▶ [DATA TO PROCESS]:

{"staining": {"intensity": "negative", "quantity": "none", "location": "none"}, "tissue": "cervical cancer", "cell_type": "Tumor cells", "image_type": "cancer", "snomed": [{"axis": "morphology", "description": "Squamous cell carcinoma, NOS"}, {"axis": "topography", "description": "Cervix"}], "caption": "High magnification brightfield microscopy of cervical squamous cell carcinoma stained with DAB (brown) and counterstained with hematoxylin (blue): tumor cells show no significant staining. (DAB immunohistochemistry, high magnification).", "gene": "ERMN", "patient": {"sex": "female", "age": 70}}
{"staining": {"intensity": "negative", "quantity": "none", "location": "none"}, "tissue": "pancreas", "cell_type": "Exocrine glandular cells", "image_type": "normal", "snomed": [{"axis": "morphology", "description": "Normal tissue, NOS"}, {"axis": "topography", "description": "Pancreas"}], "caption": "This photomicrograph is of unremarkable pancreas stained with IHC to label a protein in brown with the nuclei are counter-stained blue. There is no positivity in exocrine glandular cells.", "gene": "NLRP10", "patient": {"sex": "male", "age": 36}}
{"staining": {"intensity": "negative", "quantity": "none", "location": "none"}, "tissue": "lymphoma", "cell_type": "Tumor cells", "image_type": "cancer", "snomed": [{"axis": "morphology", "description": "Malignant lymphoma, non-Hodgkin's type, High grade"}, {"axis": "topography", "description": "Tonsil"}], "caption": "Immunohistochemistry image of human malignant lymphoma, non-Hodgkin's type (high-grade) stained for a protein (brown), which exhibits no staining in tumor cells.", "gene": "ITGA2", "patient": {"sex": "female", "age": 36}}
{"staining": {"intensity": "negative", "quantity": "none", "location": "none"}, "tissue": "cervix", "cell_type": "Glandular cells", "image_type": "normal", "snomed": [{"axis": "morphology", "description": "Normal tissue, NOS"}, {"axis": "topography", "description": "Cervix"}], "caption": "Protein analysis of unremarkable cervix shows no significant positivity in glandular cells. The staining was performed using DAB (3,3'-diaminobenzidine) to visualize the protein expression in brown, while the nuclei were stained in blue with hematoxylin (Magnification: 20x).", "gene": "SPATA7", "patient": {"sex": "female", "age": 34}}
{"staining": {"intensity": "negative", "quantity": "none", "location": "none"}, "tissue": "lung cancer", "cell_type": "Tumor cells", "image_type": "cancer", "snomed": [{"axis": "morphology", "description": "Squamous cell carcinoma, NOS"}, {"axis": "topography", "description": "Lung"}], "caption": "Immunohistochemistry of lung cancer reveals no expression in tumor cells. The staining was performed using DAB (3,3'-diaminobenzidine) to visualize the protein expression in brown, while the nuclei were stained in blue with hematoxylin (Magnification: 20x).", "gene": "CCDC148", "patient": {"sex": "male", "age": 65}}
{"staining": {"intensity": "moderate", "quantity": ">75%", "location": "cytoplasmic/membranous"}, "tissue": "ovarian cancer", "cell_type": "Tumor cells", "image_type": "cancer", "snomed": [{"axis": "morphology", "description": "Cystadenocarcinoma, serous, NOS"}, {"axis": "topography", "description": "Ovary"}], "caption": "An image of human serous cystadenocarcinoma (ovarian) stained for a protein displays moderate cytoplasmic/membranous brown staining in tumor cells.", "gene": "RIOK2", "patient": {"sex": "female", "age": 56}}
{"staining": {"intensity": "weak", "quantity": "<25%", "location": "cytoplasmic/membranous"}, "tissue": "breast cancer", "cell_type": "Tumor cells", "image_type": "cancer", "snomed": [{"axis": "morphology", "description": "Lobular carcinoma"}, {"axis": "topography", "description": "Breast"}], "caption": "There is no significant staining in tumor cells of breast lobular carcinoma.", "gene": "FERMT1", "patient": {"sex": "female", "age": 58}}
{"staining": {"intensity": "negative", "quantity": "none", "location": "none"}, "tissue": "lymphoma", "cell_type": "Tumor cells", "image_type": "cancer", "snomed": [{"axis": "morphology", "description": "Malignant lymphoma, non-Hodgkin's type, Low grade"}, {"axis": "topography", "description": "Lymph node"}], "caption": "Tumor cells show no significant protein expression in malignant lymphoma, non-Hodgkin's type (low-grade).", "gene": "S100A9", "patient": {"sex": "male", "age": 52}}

▶ [TASK STATEMENT]: Taking the material above, extract exactly and only the lines from the line with "of human serous" to the line with "is no significant", inclusive of both.

▶ [YOUR RESPONSE]:
{"staining": {"intensity": "moderate", "quantity": ">75%", "location": "cytoplasmic/membranous"}, "tissue": "ovarian cancer", "cell_type": "Tumor cells", "image_type": "cancer", "snomed": [{"axis": "morphology", "description": "Cystadenocarcinoma, serous, NOS"}, {"axis": "topography", "description": "Ovary"}], "caption": "An image of human serous cystadenocarcinoma (ovarian) stained for a protein displays moderate cytoplasmic/membranous brown staining in tumor cells.", "gene": "RIOK2", "patient": {"sex": "female", "age": 56}}
{"staining": {"intensity": "weak", "quantity": "<25%", "location": "cytoplasmic/membranous"}, "tissue": "breast cancer", "cell_type": "Tumor cells", "image_type": "cancer", "snomed": [{"axis": "morphology", "description": "Lobular carcinoma"}, {"axis": "topography", "description": "Breast"}], "caption": "There is no significant staining in tumor cells of breast lobular carcinoma.", "gene": "FERMT1", "patient": {"sex": "female", "age": 58}}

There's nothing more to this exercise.